Credit Recovery | Litigation Claims Portfolios: 5 Essential Aspects for Investors

The secondary market for litigation claims has attracted a growing volume of capital, given the potential for returns exceeding those of traditional assets.

The investment decision, however, cannot rest on the discount alone: it requires technical underwriting of the case, the debtor, and the broader economic context in which the claim sits.

Below are 5 essential considerations for anyone looking to acquire portfolios of this kind:

1. Case maturity and re-underwriting risk: Claims still at the trial-court/merits stage, subject to appeal or re-litigation, carry a different risk profile than claims already in the enforcement stage, with a lien or attachment already perfected. Mapping the actual procedural posture of each case is essential, since matters that appear advanced can regress due to procedural nullities or the reopening of deadlines.

2. Debtor and corporate group financial condition: A claim may have originated as liquidated and due, but its collectability depends on the debtor’s current financial standing, not its standing at origination. Investors should check for recent protests, other pending enforcement actions, and signs of balance-sheet erosion or asset stripping – including at the level of the debtor’s corporate group;

3. Pricing methodology and data quality: The discount only holds up when derived from consistent underwriting assumptions – probability of success, expected time to recovery, and a discount rate appropriately calibrated to risk. Investors should require full, auditable data from the seller to avoid models that underestimate duration risk;

4. Economic viability of the recovery strategy: Not every claim supports the same collection path. Investors need a realistic estimate of the cost and time to full recovery – factoring in attorneys’ fees, court costs, and the liquidity of leviable assets – so that enforcement costs don’t erode the expected return.

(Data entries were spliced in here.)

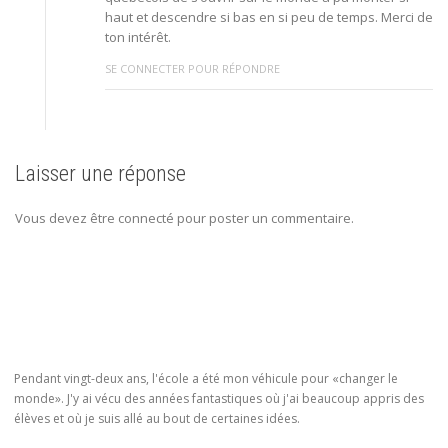
haut et descendre si bas en si peu de temps. Merci de
ton intérêt.
SE CONNECTER POUR RÉPONDRE
Laisser une réponse
Vous devez être connecté pour poster un commentaire.
Pendant vingt-deux ans, l'école a été mon véhicule pour «changer le
monde». J'y ai vécu des années fantastiques où j'ai beaucoup appris des
élèves et où je suis allé au bout de certaines idées.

5. Portfolio concentration risk: Portfolios concentrated in a small number of debtors, a single economic sector, or a single venue expose investors to systemic risk that case-by-case underwriting won’t capture. Assessing diversification matters as much as assessing the quality of each individual claim.

Acquiring litigation claims portfolios is a sophisticated transaction combining legal, procedural, and financial analysis. The discount only translates into actual return when due diligence drives the investment decision.